Bitkilendirilmiş çatılar Milattan Önce Babil Asma Bahçelerine kadar dayanmakta. Son yıllarda bazı ülkelerde bu binaların örnekleri görülüyor.  Ondüline Avrasya A.Ş. Proje Müdürü Mimar Atila Gürses bitkilendirilmiş çatı kaplamalarla ilgili bilgi verdi. Atila Gürses çatı kaplamalarla ilgili yaptığı açıklamada şehir merkezinde yüksek yapıların ortaya çıkmasının bu alanların değerlendirilmesi gerektiğini ortaya çıkardığını ifade ederek, “Bitkilendirilmiş çatıların tarihi, M.Ö. 7. Yüzyılda yapılan Babil Asma Bahçelerine kadar dayanmaktadır. 

Sonraları daha çok İskandinav Ülkeleri ve diğer kuzey ülkelerinde münferit uygulamalar görülmüştür. Yerleşim merkezlerindeki arazilerin giderek değerlenmeleri, şehir merkezlerindeki yoğun ve yüksek yapılaşmanın sonucu olarak ortaya çıkan basamaklı bina profilleri, binalar üzerindeki kullanılabilir alanların değerlendirilmesi gerekliliğini ortaya çıkarmıştır. Bu değerlendirme yöntemlerinden bir tanesi; çatı bahçeleri veya teras bahçeleri denilen kullanım şeklidir. Bu kullanım şekli hem bir estetik güzellik getirmesi hem de kent yeşil alanlarının artması açısından olumlu bir kullanım şeklidir. Çatı bahçelerinin yapılması görsel yönde bir gelişme sağlanmasının yanısıra, binaların korunması yönünde de etkili olmaktadır” şeklinde konuştu.
 
Enerji Tasarrufuna Katkı Sağlar

Gürses yaptığı açıklamada; “Çatı üzerindeki bitki örtüsü, çatı yalıtım malzemesinin güneş ışınlarından ve hızlı sıcaklık değişimlerinden korunmasını ve böylece ömrünün uzamasını sağladığı gibi, bitkilerin ısı yalıtımı özelliği binalarda, kışın sıcaklık kaybını, yazın ise fazla ısınmayı engelleyerek enerji tasarrufu sağlanmasına katkıda bulunur. Ayrıca çatı üzerindeki bitki örtüsünün gürültüyü önleme, kısa süreli su baskınlarına engel olma, tozu tutma gibi olumlu birçok etkisi daha bulunmaktadır.
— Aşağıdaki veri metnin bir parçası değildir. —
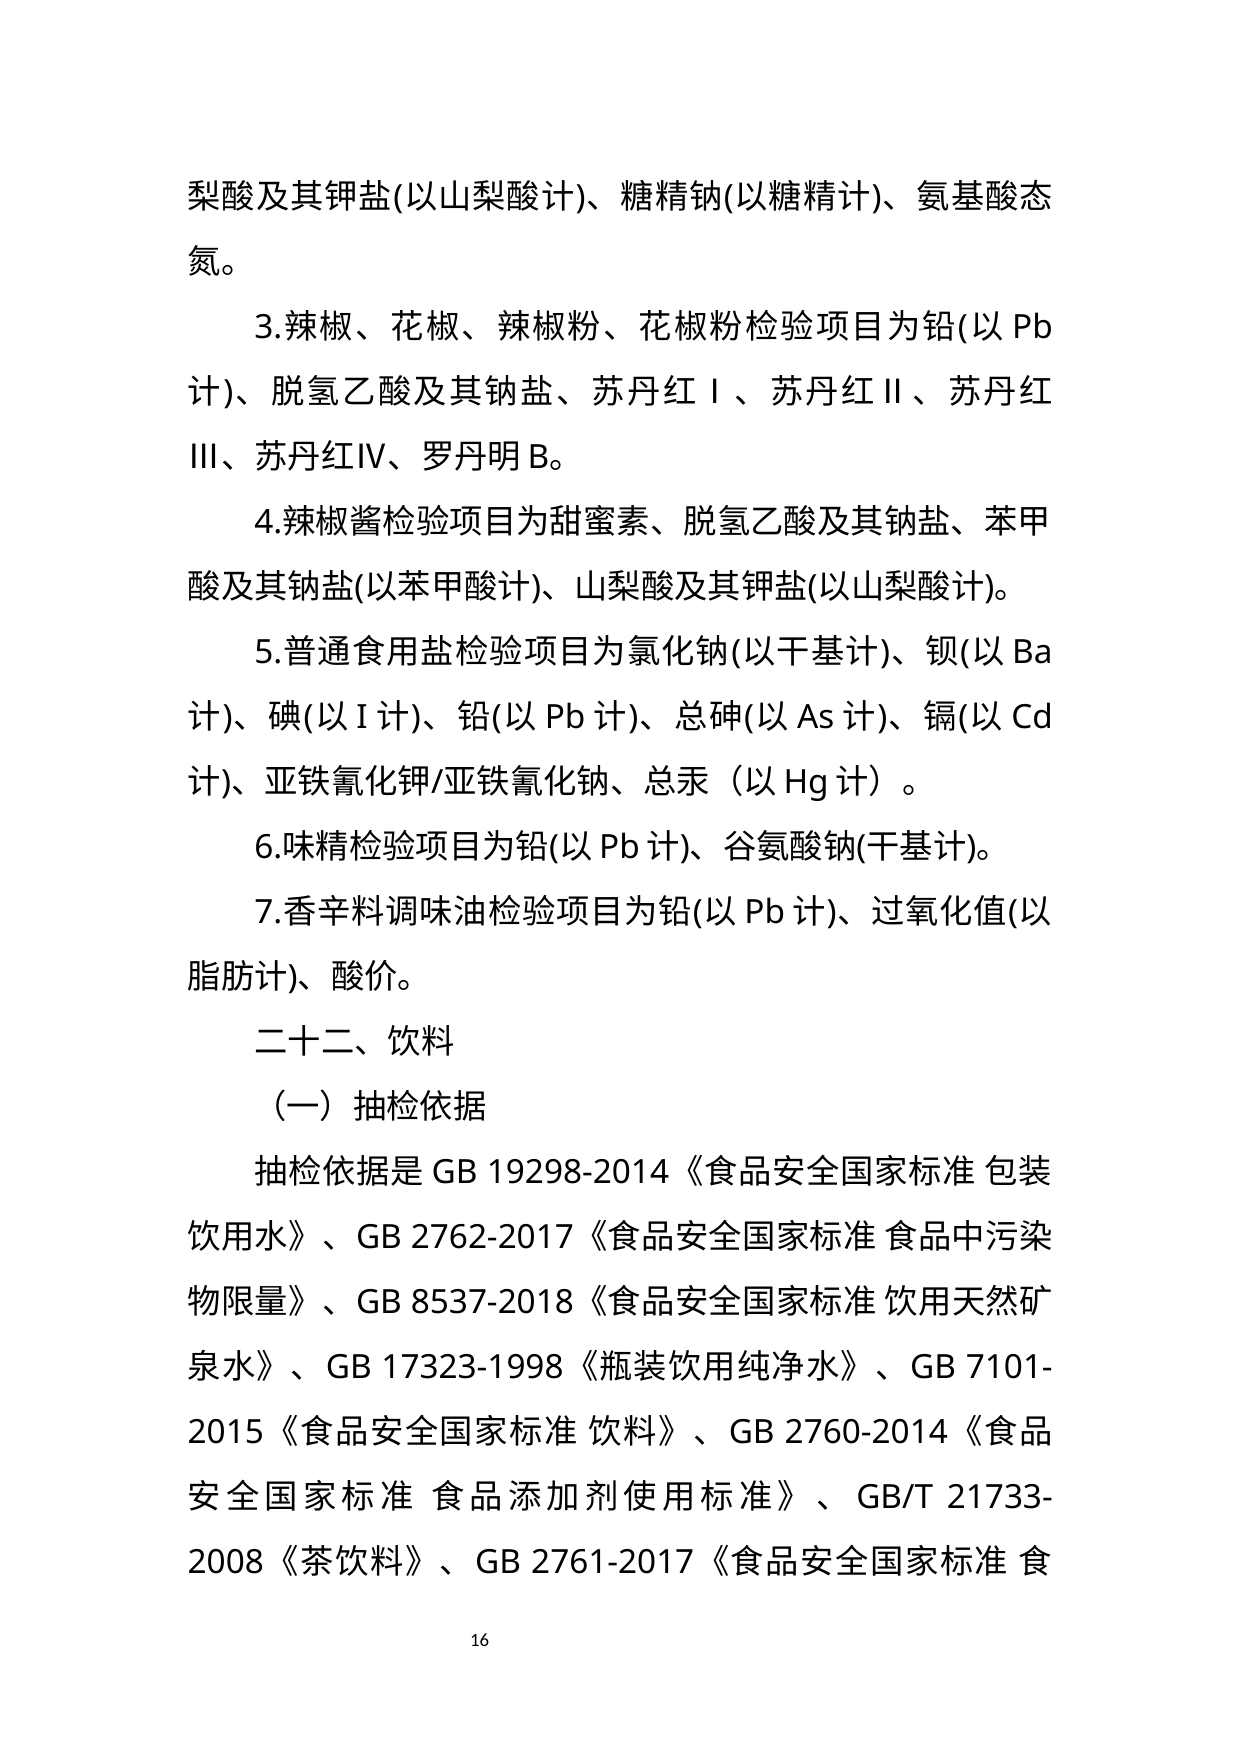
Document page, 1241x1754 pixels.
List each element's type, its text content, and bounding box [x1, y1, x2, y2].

text 6.味精检验项目为铅(以Pb计)、谷氨酸钠(干基计)。 [187, 812, 1053, 877]
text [187, 162, 1053, 292]
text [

Türkiye’de önemli boyuttaki ilk bitkilendirilmiş çatı uygulaması, 1978 yılında Me-Sa Güneş Sitesinde yapılan uygulamadır. Ancak sistem olarak yapılmayan bu uygulamalarda zamanla ciddi problemler yaşandığını biliyoruz. Türkiye’deki ilk teknik bitkilendirilmiş çatı uygulamalarının ise,  2003 yılında Dach und Wand fuarı ziyaretimde Zinco Firması ile tanışmamız ve çalışmakta olduğum firmanın,  yeşil çatılar konusunda geniş üretim ve uygulama deneyimine sahip uzman kuruluş ZINCO Ingenieurwerkstatt + Gründach systeme ile işbirliğine gitmesinden sonra başladığını söyleyebilirim. Türkiye’de, 2003 yılında Heybeliada’da, tarafımızdan yapılan butik otel bitkilendirilmiş çatısı uygulamasından bugüne kadar, 500 bin m2’nin üzerinde uygulama gerçekleştirilmiştir”

Şehirler Nefes Alıyor

“2011 yılına kadar oldukça yavaş ilerleyen bitkilendirilmiş çatı uygulamaları, son 5 yıl içinde hız kazanmış ve birçok üretici ve uygulamacı firma Türkiye piyasasına girmiştir” şeklinde konuşan Atila Gürses, “Bitkilendirilmiş çatı uygulamalarındaki en büyük zorluk, binaların strüktürüne zarar vermeyecek hafif malzemelerle, bitkiler için gerekli sağlıklı bir ortamın oluşturulmasıdır. Binayı sudan korumak amacı ile yapılacak olan su yalıtımı bitki köklerine dayanıklı olmalı ve yapı yönetmeliklerinin öngördüğü performansları sağlamalıdır. Sistemi oluşturan tüm elemanların, erime, çürüme, kırılma, yaşlanma v.b. mekanik ve kimyasal etkilere karşı dayanıklı oldukları testlerle belirlenip, sertifikalandırılmış olmaları zorunludur. Aksi halde toprak altında kalan sistem bileşenleri birkaç yıl içinde özelliklerini kaybedip, bitkilerin ölmesine ve sistemin iflas etmesine neden olabilir” diye konuştu.